Tribunale di Pescara:In ambito condominiale, i balconi aggettanti, costituendo un prolungamento della corrispondente unità immobiliare, appartengono in via esclusiva al proprietario di questa, dovendosi considerare beni comuni a tutti soltanto i rivestimenti e gli elementi decorativi della parte frontale e di quella inferiore, quando si inseriscono nel prospetto dell’edificio, contribuendo a renderlo esteticamente gradevole. Ciò perché si vuole tutelare il bene unico facciata/prospetto da alterazioni che ne deturpino la complessiva armonia architettonica, ma questo non vuol dire che il singolo parapetto di balcone aggettante sia di proprietà condominiale. Nella fattispecie si evidenziava come su tutte le facciate ed in particolare su quelle principali vi era un normale parapetto privo di qualsiasi elemento decorativo o comunque pregio estetico tale da caratterizzare l’opera nel suo complesso. Di talché, le spese relative alla manutenzione straordinaria, come affermato correttamente dall’attrice, dovevano essere poste ad intero carico di ciascun condomino proprietario del relativo appartamento”.

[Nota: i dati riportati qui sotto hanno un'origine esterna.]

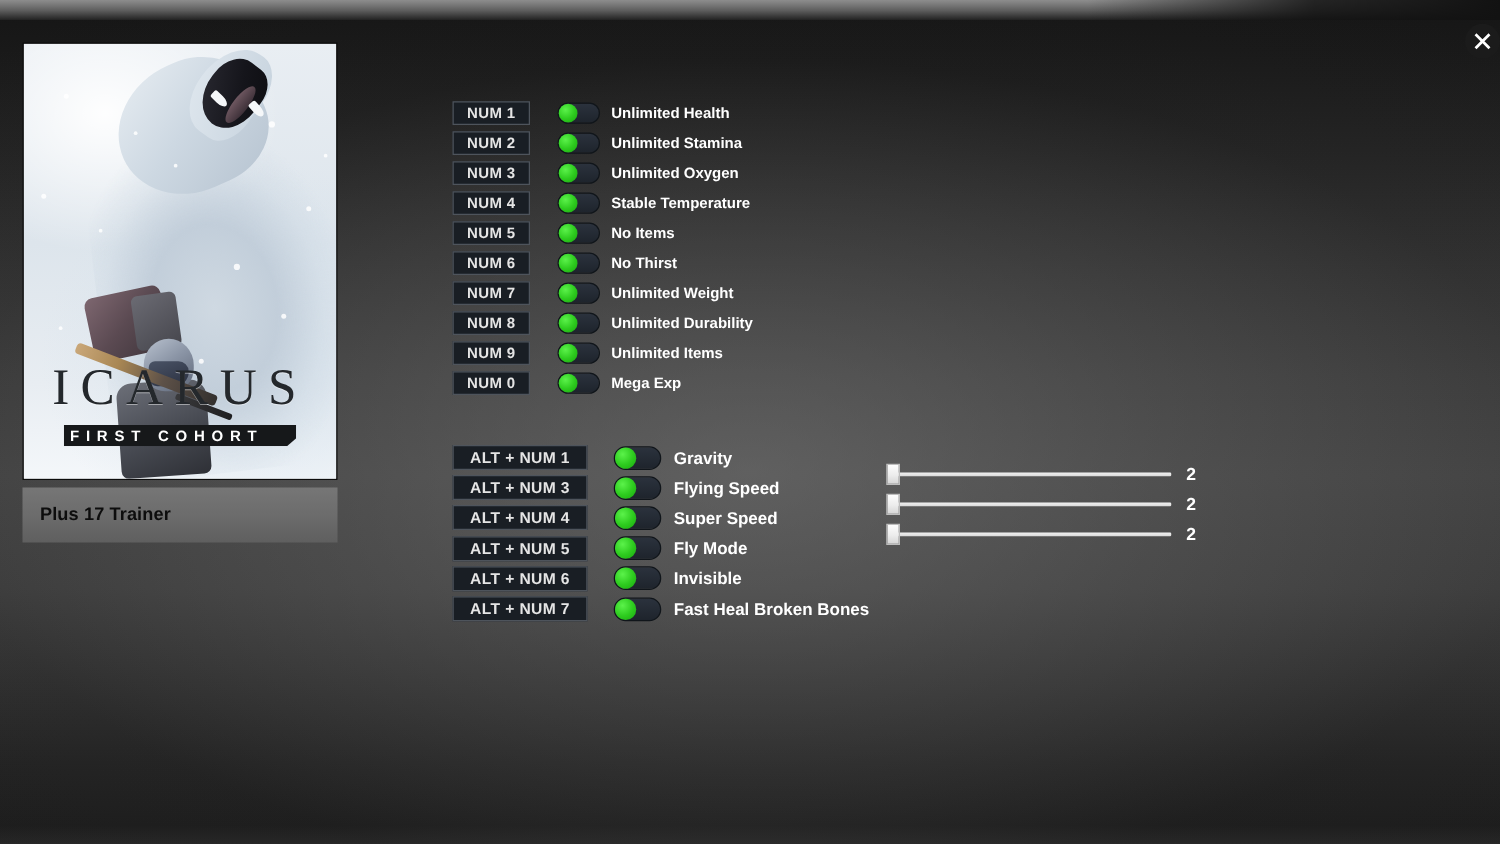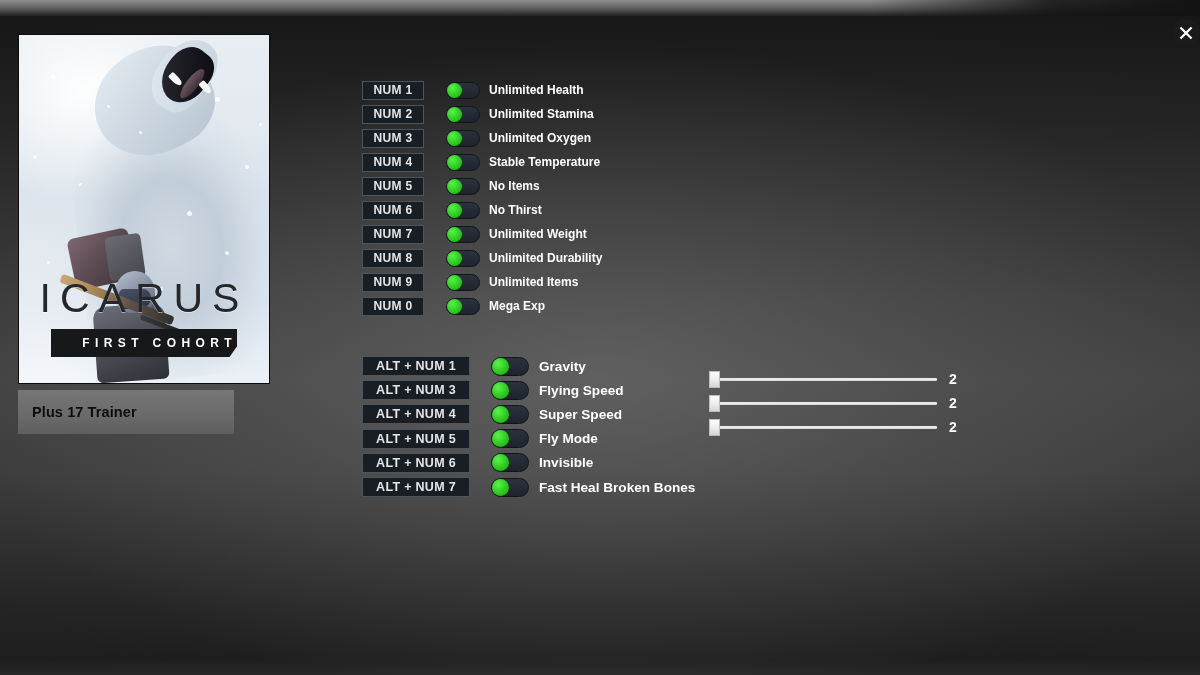--- a/index.html
+++ b/index.html
@@ -136,35 +136,35 @@
   }
   #cover .snow span {
     position:absolute; background:#fff; border-radius:50%; opacity:.85;
   }
   
   #cover .logoblock {
     position:absolute; left:0; right:0; bottom:26px; text-align:center;
   }
   #cover .icarus {
     font-size:41px; letter-spacing:9px; color:#24282c; font-weight:400;
-    font-family:Liberation Sans, sans-serif;
+    font-family:Liberation Serif, serif;
     text-shadow:0 1px 0 rgba(255,255,255,0.45);
   }
   #cover .cohortwrap {
-    margin:7px auto 0; width:186px; height:28px;
+    margin:7px auto 0; width:186px; height:17px;
     background:#16181a;
     clip-path:polygon(0 0,100% 0,100% 62%,96% 100%,0 100%);
-    display:flex; align-items:center; justify-content:flex-end;
+    display:flex; align-items:center; justify-content:flex-start;
   }
   #cover .cohort {
     font-size:12px; letter-spacing:5.4px; color:#fff; font-weight:700;
     padding-left:5px;
   }
   #trainerbar {
-    width:216px; height:44px; margin-top:6px;
+    width:252px; height:44px; margin-top:6px;
     background:linear-gradient(180deg,#767676 0%,#6c6c6c 50%,#5f5f5f 100%);
     display:flex; align-items:center;
   }
   #trainerbar .label {
     padding-left:14px; font-size:14.5px; font-weight:700; color:#0d0d0d;
     letter-spacing:.1px;
   }
 
   
   .group { position:absolute; }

Tribunale di Roma: I balconi aggettanti, anche se inseriti strutturalmente nella facciata dell’edificio condominiale, non rientrano, in generale, tra i beni comuni non assolvendo ad alcuna funzione di ausilio e/o supporto e servizio alle singole proprietà individuali delle quali rappresentano, in ordine alla sola unità immobiliare cui accedono, ulteriore proiezione esterna. Qualora, tuttavia, essi presentino, o nel parapetto o nella parte sottostante la soletta di calpestio, elementi che, sotto il profilo estetico ed architettonico, caratterizzano la facciata su cui insistono, possono assumere la natura di bene comune, con conseguente obbligo in capo a tutti i condomini di contribuire alla relativa attività manutentiva. In tale ipotesi, l’eventuale dovere partecipativo comune deve limitarsi ai costi necessari per la salvaguardia degli elementi che contribuiscono ad arredare o qualificare, sotto il profilo estetico od architettonico, l’edificio. Ne deriva che, laddove non sussista tale funzione decorativa, le spese di manutenzione spettano solo ai singoli condomini proprietari esclusivi dei relativi balconi. Nella fattispecie il condominio convenuto non aveva provato affatto una siffatta funzione per i frontalini interessati dagli interventi manutentivi oggetto di causa; di talché, dovendosi escludere la natura condominiale della spesa volta alla loro conservazione, la delibera impugnata doveva essere annullata”.